This colorful one-pot vegetable stew with quinoa represents comfort food at its healthiest and makes the perfect home-style dinner. Vegetarian and low FODMAP!
Today I bring you a low FODMAP vegetable stew, slowly cooked in a tomato sauce with quinoa. A hearty, one-pot vegetarian stew recipe, inspired by the french ragout.
Warm and inviting, a good ragout can be greatly appreciated on cold evenings. I suppose this is why this hearty French style vegetable stew was my first winter craving. But what is ragout? Ragout is French for stew, but not just any stew. We could say a ragout is a french style slow-cooked stew made with love. The slow cooking allows flavors to develop over time, creating a richly layered flavor and a particularly refined dish.
For this recipe I chose root winter vegetables like carrots and turnip, complemented with brussels sprouts, kale and pumpkin, all cooked in a classic tomato sauce. I finally added quinoa for a filling meatless meal.
Cooking tips
To make the perfect french stew, there are two important cooking rules that make all the difference:
- Never boil, but simmer
- Pack the herbs (bay leaf, thyme and rosemary) in a little blundle called bouquet garni and removed before serving
- Go for seasonal, organic vegetable. They will definitelly enhance the stew’s flavors.

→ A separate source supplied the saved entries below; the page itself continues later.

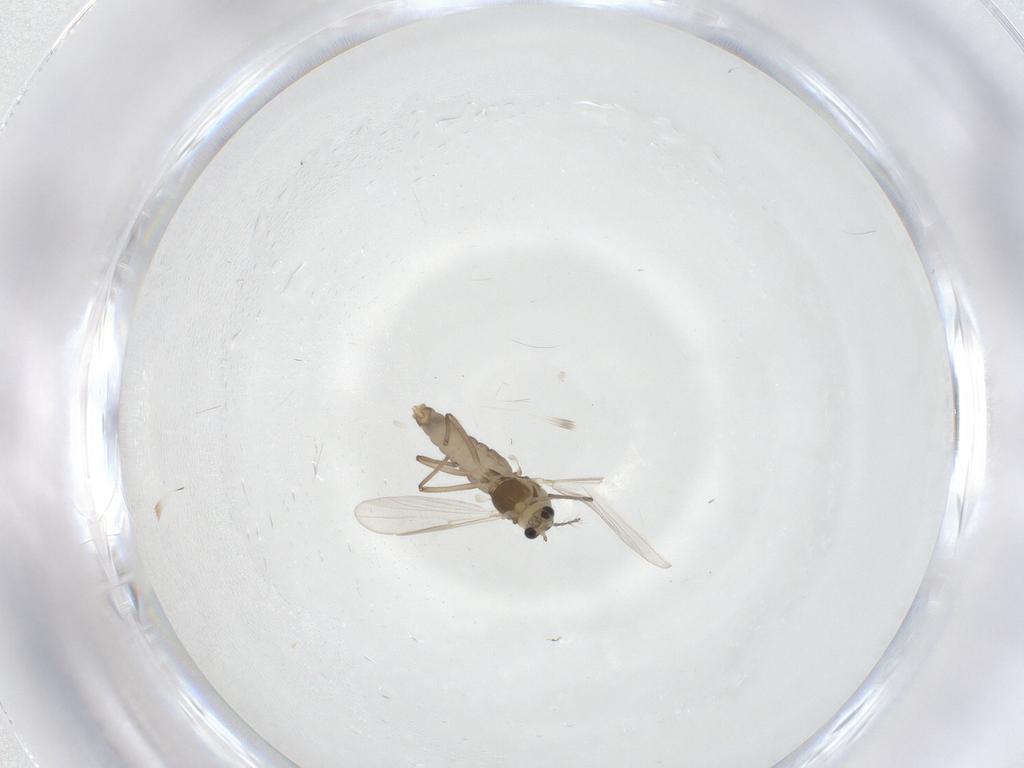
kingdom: Animalia
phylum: Arthropoda
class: Insecta
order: Diptera
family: Chironomidae
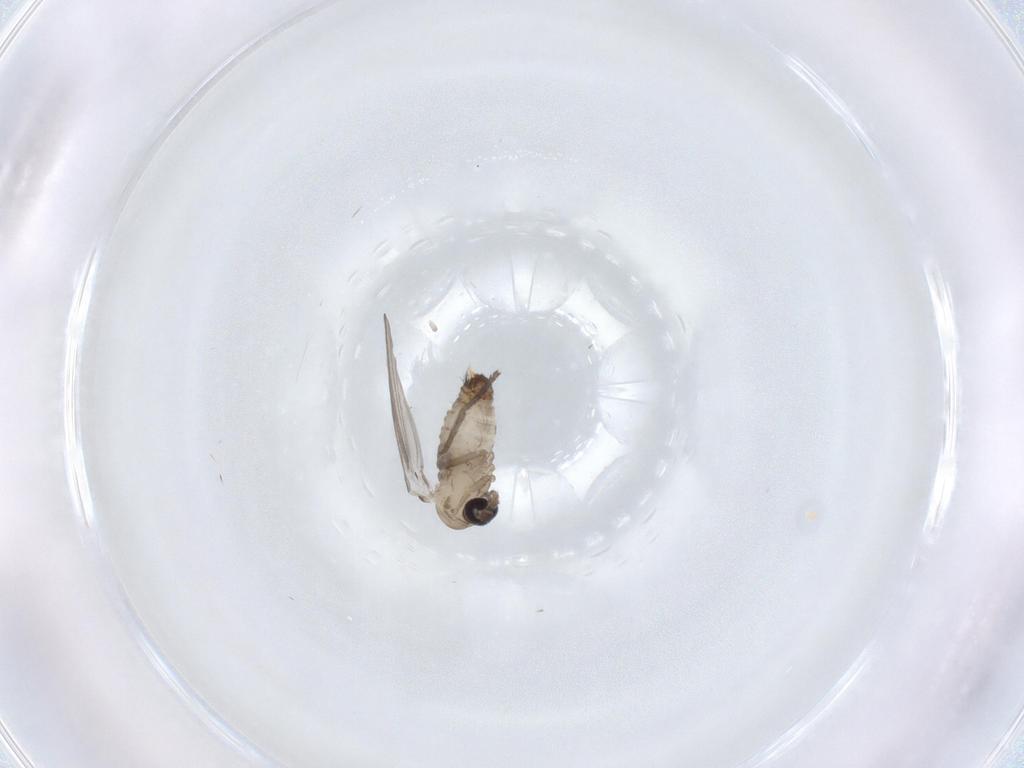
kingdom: Animalia
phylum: Arthropoda
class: Insecta
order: Diptera
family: Psychodidae
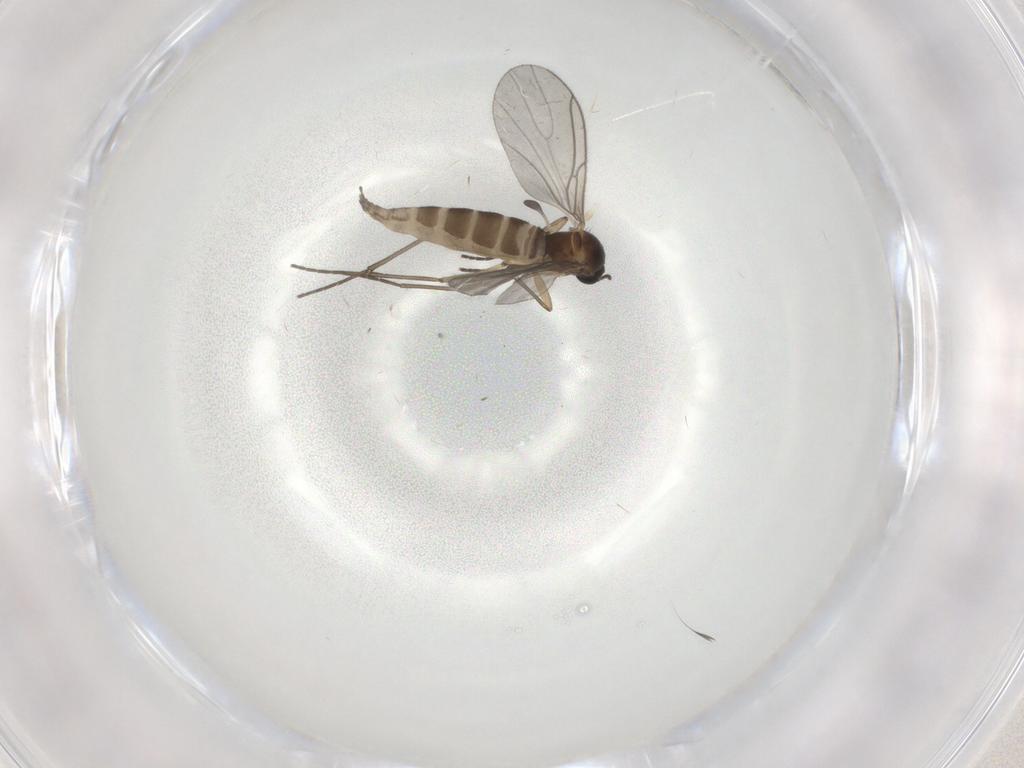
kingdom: Animalia
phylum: Arthropoda
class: Insecta
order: Diptera
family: Sciaridae
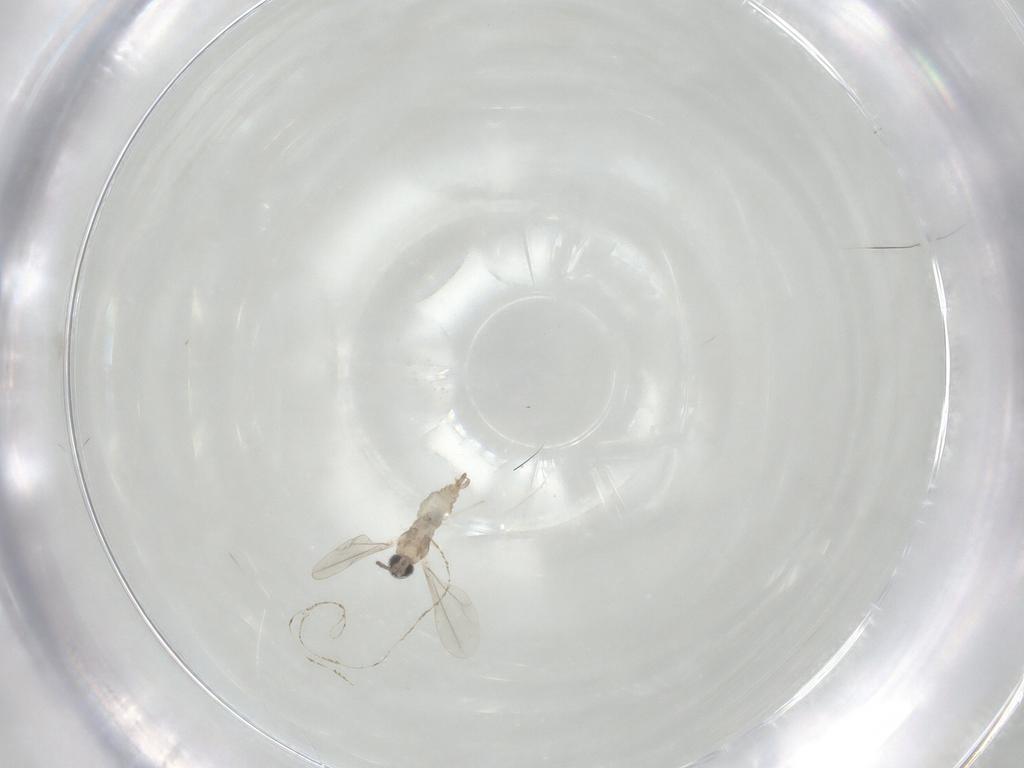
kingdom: Animalia
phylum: Arthropoda
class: Insecta
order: Diptera
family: Cecidomyiidae
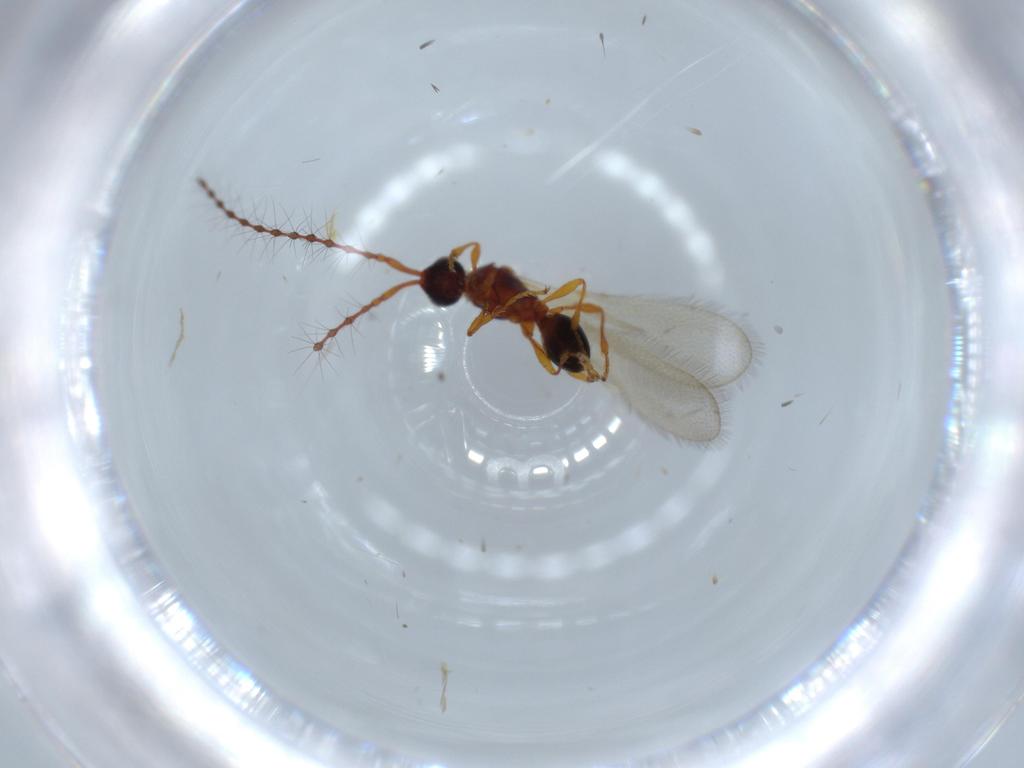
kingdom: Animalia
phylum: Arthropoda
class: Insecta
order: Hymenoptera
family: Diapriidae
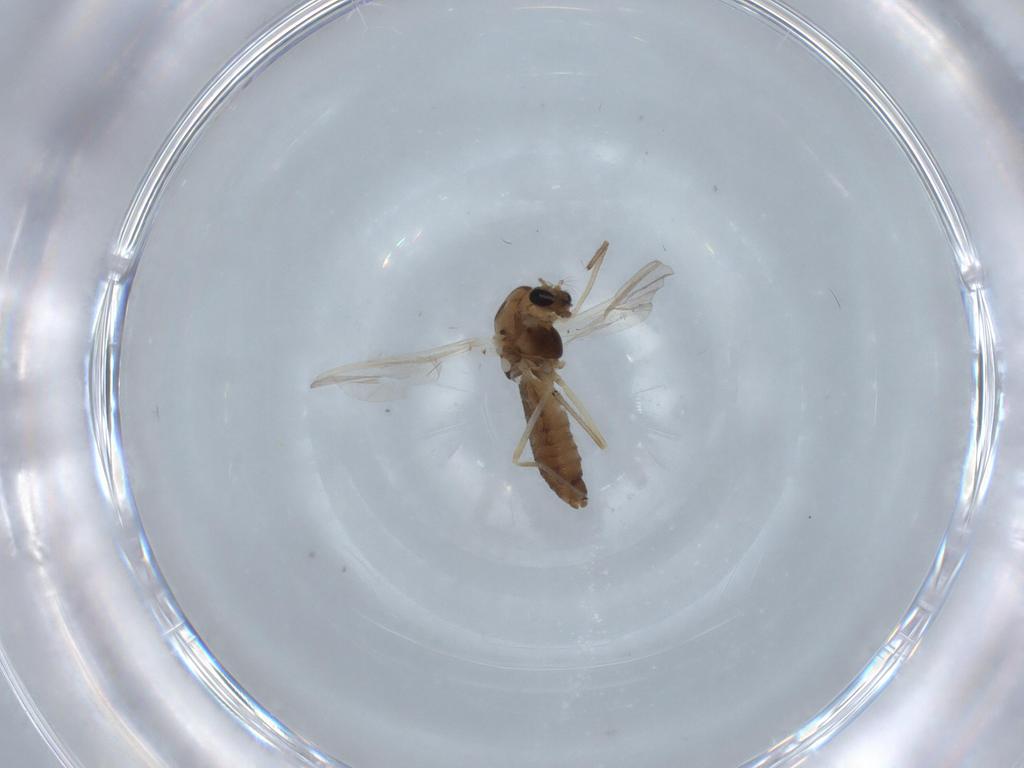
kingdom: Animalia
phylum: Arthropoda
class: Insecta
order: Diptera
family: Chironomidae
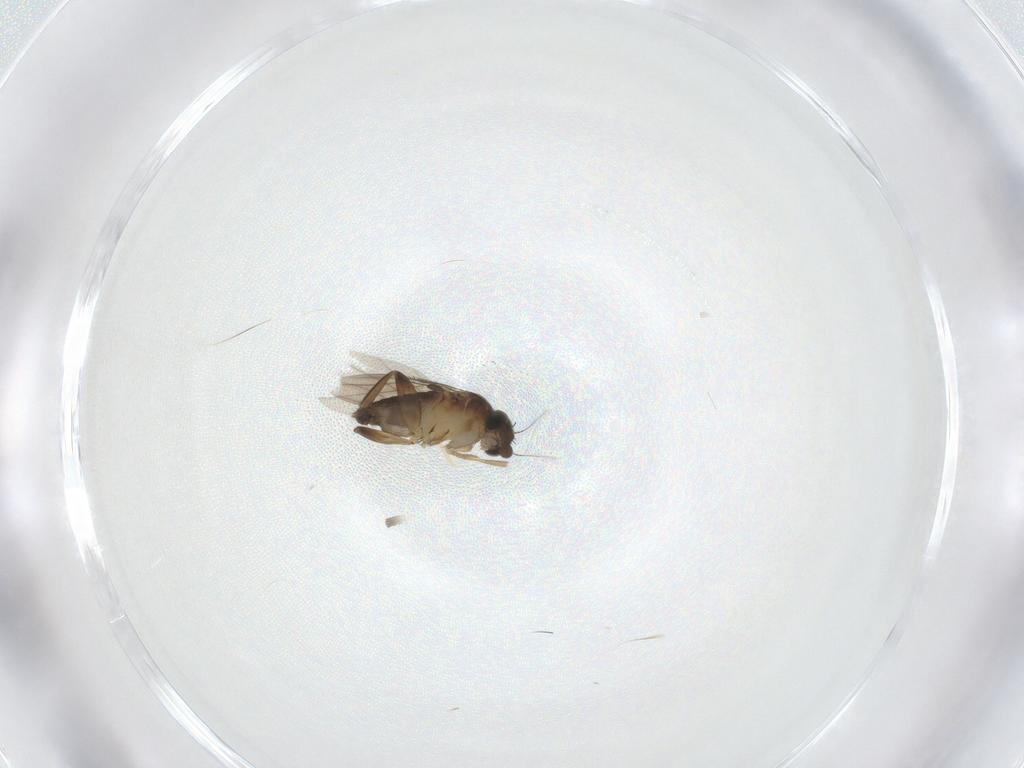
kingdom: Animalia
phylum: Arthropoda
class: Insecta
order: Diptera
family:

And my final tip: pair with a bottle of good French red wine like Merlot.
More stew recipes
Low FODMAP Vegetable Stew with Quinoa
Ingredients
- 3 tbsp olive oil OR garlic infused oil
- 12 oz | 350g tomatoes coarsely chopped
- 1 glass of water or 1/2 glass of white wine and 1/2 glass of water
- Bundle of herbs/ bouquet garni: 1 bay leaf, 2 thyme sprigs and 1 rosemary sprig, all tied together with a string
- 5,3 oz | 150g | 2 medium carrots julienned
- 5,3 oz | 150g turnip diced
- 2,65 oz | 75g | 4 brussels sprouts halved
- 2,65 oz | 75g kale sliced
- 2,65 cup | 75g japanese pumpkin diced
- Pinch of salt
- 1 cup water
- 1 cup quinoa
Instructions
- Heat the olive oil in a large deep pan over medium-low heat.
- Add the tomatoes and let them cook for 15 minutes or until they turn into a thick sauce.
- Add water, wine (optional) and the bundle of herbs and bring to a boil.
- Sprinkle with salt and add the carrots, turnip, sprouts, kale and pumpkin. Reduce heat to mininum.
- Simmer for 40 minutes or until vegetables are tender yet crisp (prick them with a knife).
- Finally add more water, let boil, add quinoa and cook over medium-low heat for approximately 20 minutes.
- Remove the bundle, salt to taste and serve.
Notes
- 2,65 oz | 75g of turnip (sorbitol). Recipe calls for double.
- 1,34 oz | 38g of brussels sprouts (fructan). Recipe calls for double.